Ia menjelaskan stok obat penanganan ISPA dan diare menipis cepat. “Kami kekurangan obat untuk diare, dermatitis, ISPA, termasuk obat kombinasi untuk ISPA dan obat drops untuk bayi. Bahkan air untuk melarutkan antibiotik saja sulit didapat. Anak-anak butuh sendok obat, obat sirop, sampai obat bentuk drop untuk bayi,” katanya.
Kondisi serupa ditemukan di wilayah lain di Desa Batu Malenggang. Dari 125 anak yang diperiksa, 55 di antaranya mengalami ISPA, 12 anak diare, 35 anak tinea, dan 23 anak menunjukkan gejala bacterial dermatitis.
dr. Eka mencatat, selain kekurangan obat, logistik pendukung pengobatan turut menipis. “Zalp antibiotik, obat sirop, obat drops, bahkan sendok obat kami kekurangan.
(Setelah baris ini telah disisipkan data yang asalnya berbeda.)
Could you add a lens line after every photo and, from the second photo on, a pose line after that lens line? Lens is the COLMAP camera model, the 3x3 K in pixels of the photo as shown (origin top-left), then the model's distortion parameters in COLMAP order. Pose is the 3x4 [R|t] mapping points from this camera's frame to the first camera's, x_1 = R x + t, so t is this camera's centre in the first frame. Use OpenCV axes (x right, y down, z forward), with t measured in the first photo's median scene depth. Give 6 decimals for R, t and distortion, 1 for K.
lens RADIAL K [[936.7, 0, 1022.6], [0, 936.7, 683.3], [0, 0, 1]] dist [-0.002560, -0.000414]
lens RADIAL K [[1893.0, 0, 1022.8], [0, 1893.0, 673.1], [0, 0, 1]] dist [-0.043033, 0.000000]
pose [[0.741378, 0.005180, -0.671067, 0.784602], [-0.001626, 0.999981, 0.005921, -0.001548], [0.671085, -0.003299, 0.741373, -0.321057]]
Padahal ini kebutuhan paling mendasar untuk memastikan anak minum obat sesuai dosis,” kata dia.
Selain itu, kebutuhan air untuk melarutkan antibiotik serbuk—yang banyak digunakan untuk kasus infeksi—masih belum terpenuhi secara stabil.
Tak hanya itu, skrining lapangan juga menemukan keluhan non-obat, namun vital bagi pemulihan anak. “Banyak yang butuh minyak kayu putih, snack anak, makanan bergizi, bahkan hiburan kecil seperti snack sehat agar mereka mau minum obat,” lanjutnya.
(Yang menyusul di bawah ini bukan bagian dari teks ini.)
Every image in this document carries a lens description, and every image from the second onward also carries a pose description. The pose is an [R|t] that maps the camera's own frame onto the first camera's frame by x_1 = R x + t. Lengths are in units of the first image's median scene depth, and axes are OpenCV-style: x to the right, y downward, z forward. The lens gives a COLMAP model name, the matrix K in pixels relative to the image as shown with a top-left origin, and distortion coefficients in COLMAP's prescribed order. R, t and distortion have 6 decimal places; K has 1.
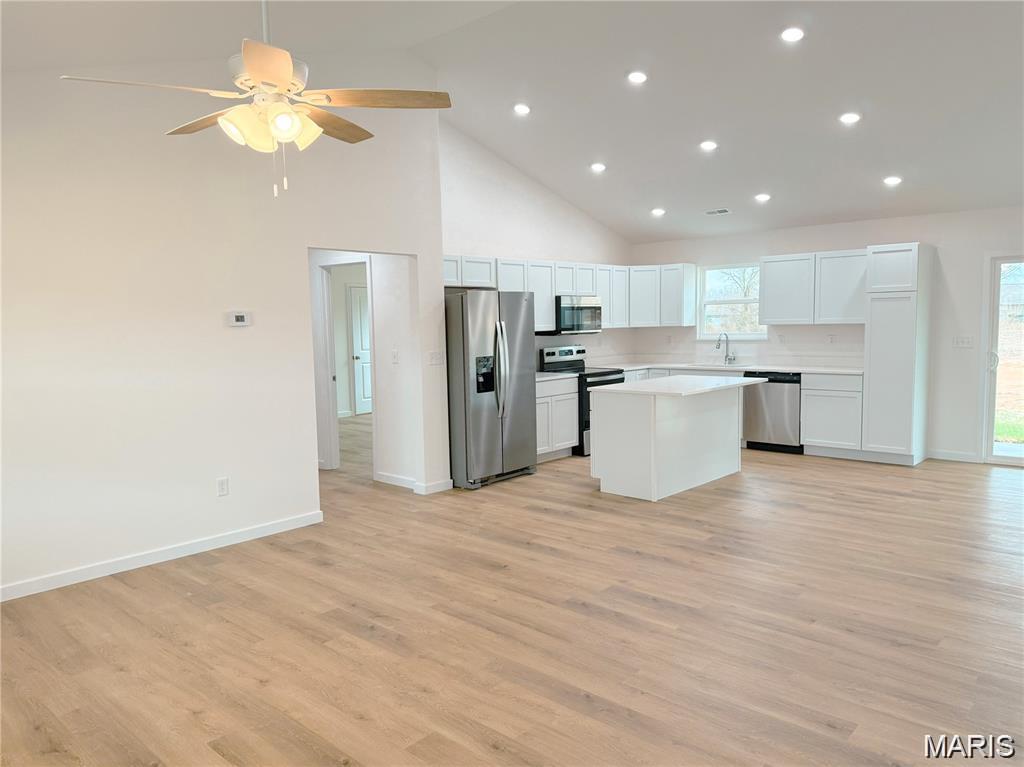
lens RADIAL K [[723.0, 0, 530.0], [0, 723.0, 385.0], [0, 0, 1]] dist [0.119495, -0.199360]
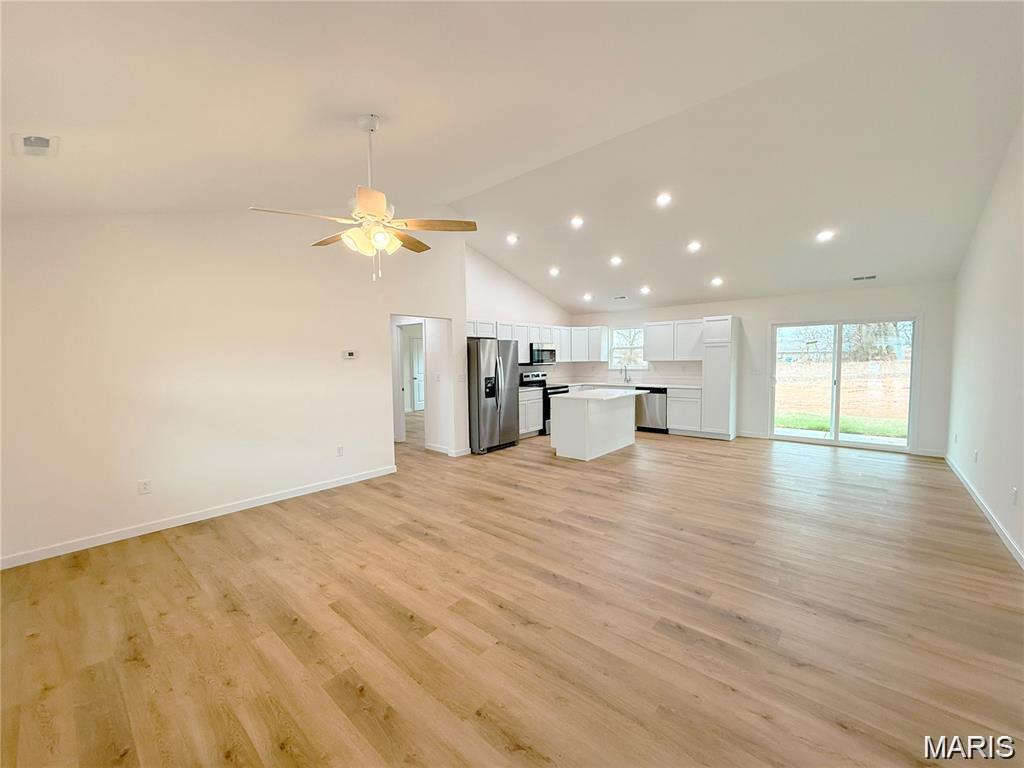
lens RADIAL K [[407.4, 0, 519.5], [0, 407.4, 383.1], [0, 0, 1]] dist [-0.001638, 0.000027]
pose [[0.999799, 0.004750, 0.019490, -0.011332], [-0.004169, 0.999549, -0.029748, 0.003879], [-0.019623, 0.029661, 0.999367, 0.023488]]
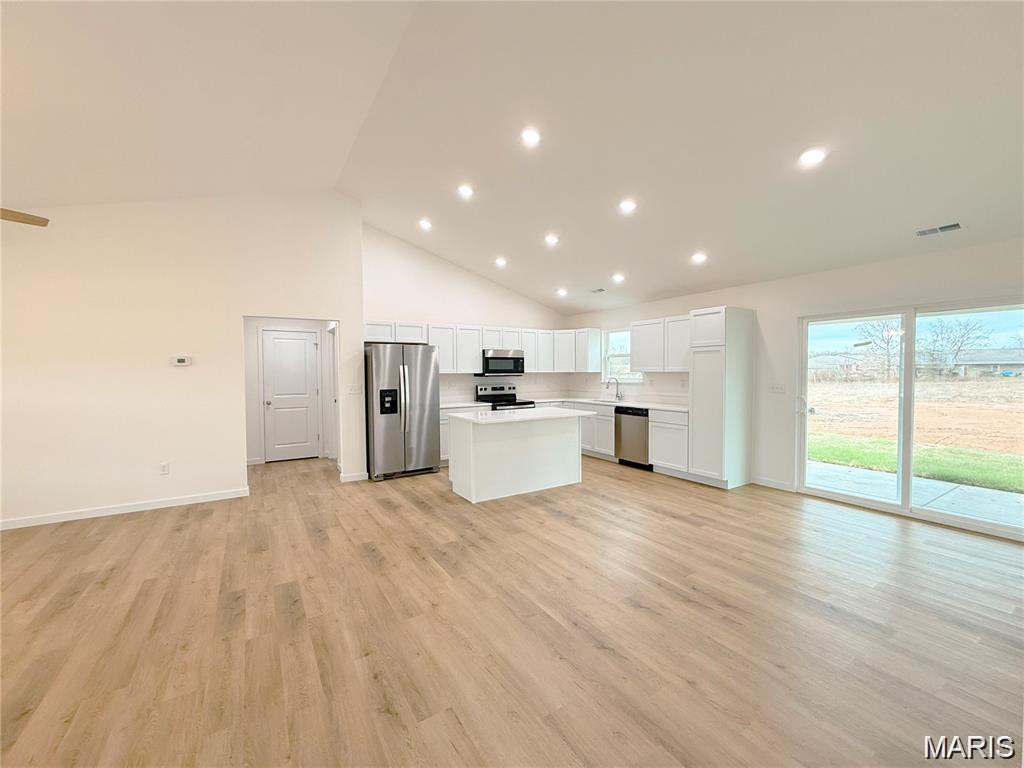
lens RADIAL K [[414.7, 0, 522.2], [0, 414.7, 379.8], [0, 0, 1]] dist [0.001480, -0.000060]
pose [[0.962529, 0.019065, -0.270507, 0.465073], [-0.036591, 0.997534, -0.059892, -0.020452], [0.268698, 0.067546, 0.960853, 0.299729]]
Menurut dr. Eka, peran dukungan nutrisi dan rasa nyaman psikologis bagi anak tidak bisa dipisahkan dari proses penyembuhan di lapangan.
Dalam temuan paling mengkhawatirkan, tim IDAI merujuk 2 kasus pneumonia berat dengan gejala pneumonia ke fasilitas rujukan. Dua anak tersebut menunjukkan gejala klinis pneumonia, termasuk sesak napas, demam tinggi, dan saturasi oksigen menurun. “Ini bukan lagi ISPA ringan, ini pneumonia yang butuh penanganan intensif,” ucapnya.
“Kita juga menemukan 2 kasus yang harus kami rujuk ke RS dengan gejala pneumonia,” kata dr. Eka.
Ia menegaskan bahwa gejala seperti ini memerlukan manajemen oksigen, kemungkinan rawat inap, dan antibiotik intravena yang hanya bisa diberikan di layanan lanjutan. Rujukan dilakukan ke fasilitas rumah sakit terdekat di Sumatera Utara.
“Mereka butuh pertolongan cepat. Yang kami khawatirkan, kasus berat bisa bertambah bila pasokan obat, air pelarut antibiotik, dan logistik medis tak segera terisi,” pungkas dr. Eka.